WOW.......just went over 40 degrees. The ice in our spouting is going out for the first time since a week before Christmas. We are not out of this white stuff yet but we have it going the right direction....finally.
Good sign.........We have an organizational training meeting tomorrow..."HOW TO GROW GIANT PUMPKINS". That is another sign of spring.
Doc, I'm glad to hear you're going to grow the big ones again. Your thread on growing giants was one of the first I followed when I got my DG membership.
Jen, That's my kind of snow, not on the roads, but everywhere else! Then melt by noon. Right now we are into the "Dirty Snow" piled up along the sides of the road. UGH!
Just peeked out the window, it is snowing again! I don't have to go very far tomarrow, just to the local bank and maybe the local grocery store for a few things. Not working tomarrow, yea!
Clay, haven't seen many deer this winter, I guess the snow is pretty deep and they are staying put in the woods and not coming out in the open and crossing the roads. Once the snow melts in the fields I'll probably see deer and turkey all over the place. Not picture by the way! You caught them in the act! BUSTED!
Still snowing like crazy here! Great photos everyone.
VaWRose, I had the same thoughts as Doc when I saw your photo. Green???? What's that? But when I came home from the Poconos we had green for a day too! It's now a white world again!!! Our roads are covered now, even the main ones.
All of this ham talk has made me want a country ham. Haven't tasted one in years.

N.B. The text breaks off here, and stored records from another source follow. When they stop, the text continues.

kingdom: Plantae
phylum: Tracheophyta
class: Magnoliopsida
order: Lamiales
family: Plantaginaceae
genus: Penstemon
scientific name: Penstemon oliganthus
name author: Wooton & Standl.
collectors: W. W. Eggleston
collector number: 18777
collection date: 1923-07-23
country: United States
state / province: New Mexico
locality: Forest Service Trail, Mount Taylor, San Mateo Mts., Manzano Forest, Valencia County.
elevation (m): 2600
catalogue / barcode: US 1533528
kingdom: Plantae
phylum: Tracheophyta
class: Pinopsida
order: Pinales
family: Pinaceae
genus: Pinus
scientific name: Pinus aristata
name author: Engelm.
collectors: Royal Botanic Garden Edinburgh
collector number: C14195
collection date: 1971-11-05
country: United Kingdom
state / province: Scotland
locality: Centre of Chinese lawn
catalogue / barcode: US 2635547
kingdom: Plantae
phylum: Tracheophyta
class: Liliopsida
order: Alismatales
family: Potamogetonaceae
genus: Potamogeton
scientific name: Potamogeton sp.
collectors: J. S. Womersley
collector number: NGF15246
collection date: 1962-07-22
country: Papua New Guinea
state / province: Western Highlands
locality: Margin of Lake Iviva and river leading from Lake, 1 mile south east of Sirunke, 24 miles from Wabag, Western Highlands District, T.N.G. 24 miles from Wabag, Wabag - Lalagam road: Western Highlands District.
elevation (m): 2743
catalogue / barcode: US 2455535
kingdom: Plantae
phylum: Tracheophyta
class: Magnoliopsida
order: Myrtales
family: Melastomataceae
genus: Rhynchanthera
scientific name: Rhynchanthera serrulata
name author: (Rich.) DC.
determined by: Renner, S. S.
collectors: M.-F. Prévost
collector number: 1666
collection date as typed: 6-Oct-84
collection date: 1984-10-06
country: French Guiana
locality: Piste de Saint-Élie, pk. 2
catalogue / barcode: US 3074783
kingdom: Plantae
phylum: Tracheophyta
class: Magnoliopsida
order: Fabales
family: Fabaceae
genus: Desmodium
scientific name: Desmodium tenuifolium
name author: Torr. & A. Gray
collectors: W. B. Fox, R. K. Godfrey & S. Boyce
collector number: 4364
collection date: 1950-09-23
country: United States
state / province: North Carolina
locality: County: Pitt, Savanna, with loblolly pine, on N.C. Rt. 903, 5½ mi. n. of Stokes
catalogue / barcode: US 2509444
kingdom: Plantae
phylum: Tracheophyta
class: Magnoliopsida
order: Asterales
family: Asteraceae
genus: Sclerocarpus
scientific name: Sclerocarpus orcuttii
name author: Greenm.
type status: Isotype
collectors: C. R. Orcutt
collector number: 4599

Doc, you are truly a man of many talents!! Did everyone see Doc's Cookie Wreath thread?
http://davesgarden.com/community/forums/t/936218/
Isn't that pretty! Gosh, I used to have over 100 cookie cutters, most of them for Christmas because I made cookies to hang on the tree every year. I also made big gingerbread men and ladies for all the neighborhood kids with their names on them and a gingerbread house.
My first introduction to good 'ole real honest to goodness smoked country ham was back on the farm of my uncle somewhere about 1940 when I was a four year old. I remember little before that time. There was no electric in our village at that time and certainly nothing better than a real ice box. At that time the ice man hauled ice on a horse drawn delivery wagon using ice cut off the area creeks. We had a country store that was somewhat like an inside year-a-round local goods market and evening gathering place around the pot belly stove come winter. Most farms had butchering. Those farms were the source of smoked country hams. It was a luxury indeed to have a whole ham or two hanging in your own attic. Otherwise the cook went to the store and bought fifty cents worth for a ham and beans dinner.
By about 1950 the federal government made such historical ham smoking places like Smithfield Hams in Virginia line their hundreds of years old smoke houses with stainless steel....and steam the smoke off the lining to keep it clean. That was the end of the famous smoked hams because the flavor came from the saturated timbers and wood of the smoke houses. From that point forward it has been chemical smoke out of a bottle and the good 'ole hams 'aint no more.....unless you know a farm that still does real smoke cured ham for family use. We do and we are not telling anyone! You will have to find your own black market.